Job
Please retype the entries below word for word, passing over every picture.

Input
BEGIN

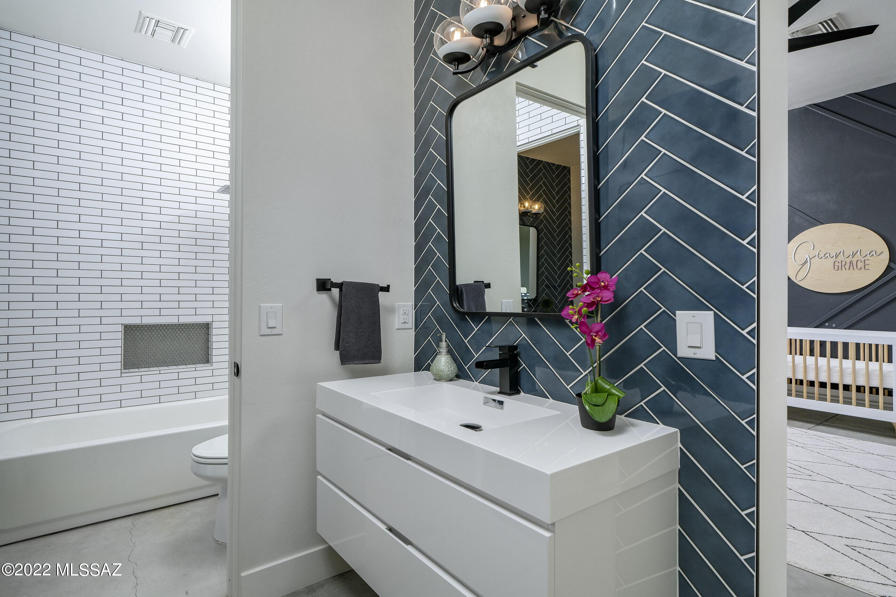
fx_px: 373
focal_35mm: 15
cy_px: 298
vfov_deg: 77.3
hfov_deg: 100.4
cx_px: 448
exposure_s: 1/80
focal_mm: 15
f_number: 8
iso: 200
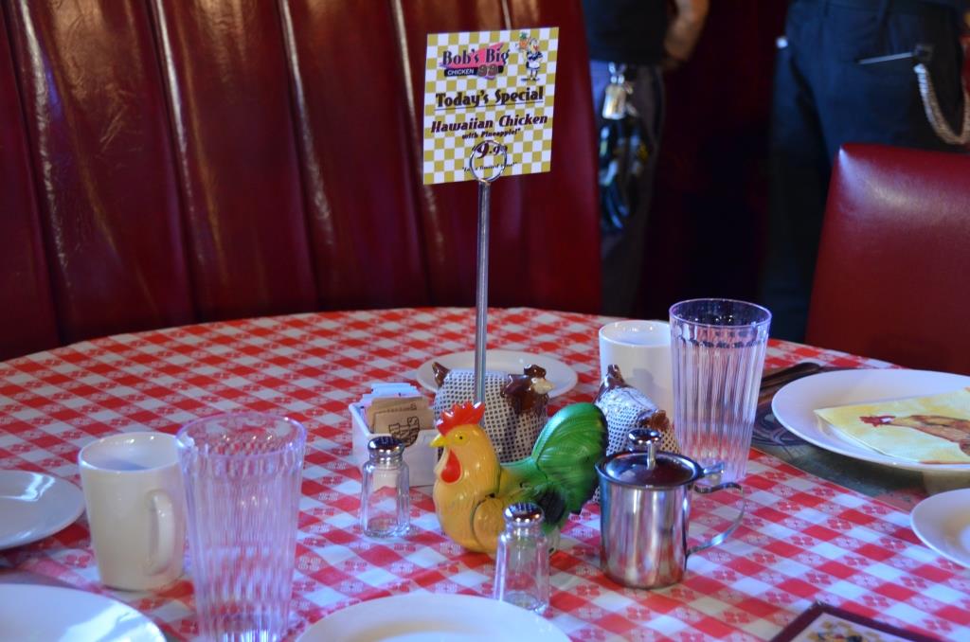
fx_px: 1694
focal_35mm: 63
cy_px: 321
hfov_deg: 32.0
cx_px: 485
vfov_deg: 21.5
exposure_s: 1/25
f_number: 4.5
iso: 1600
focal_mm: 42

END

Problem solution
fx_px: 373
focal_35mm: 15
cy_px: 298
vfov_deg: 77.3
hfov_deg: 100.4
cx_px: 448
exposure_s: 1/80
focal_mm: 15
f_number: 8
iso: 200
fx_px: 1694
focal_35mm: 63
cy_px: 321
hfov_deg: 32.0
cx_px: 485
vfov_deg: 21.5
exposure_s: 1/25
f_number: 4.5
iso: 1600
focal_mm: 42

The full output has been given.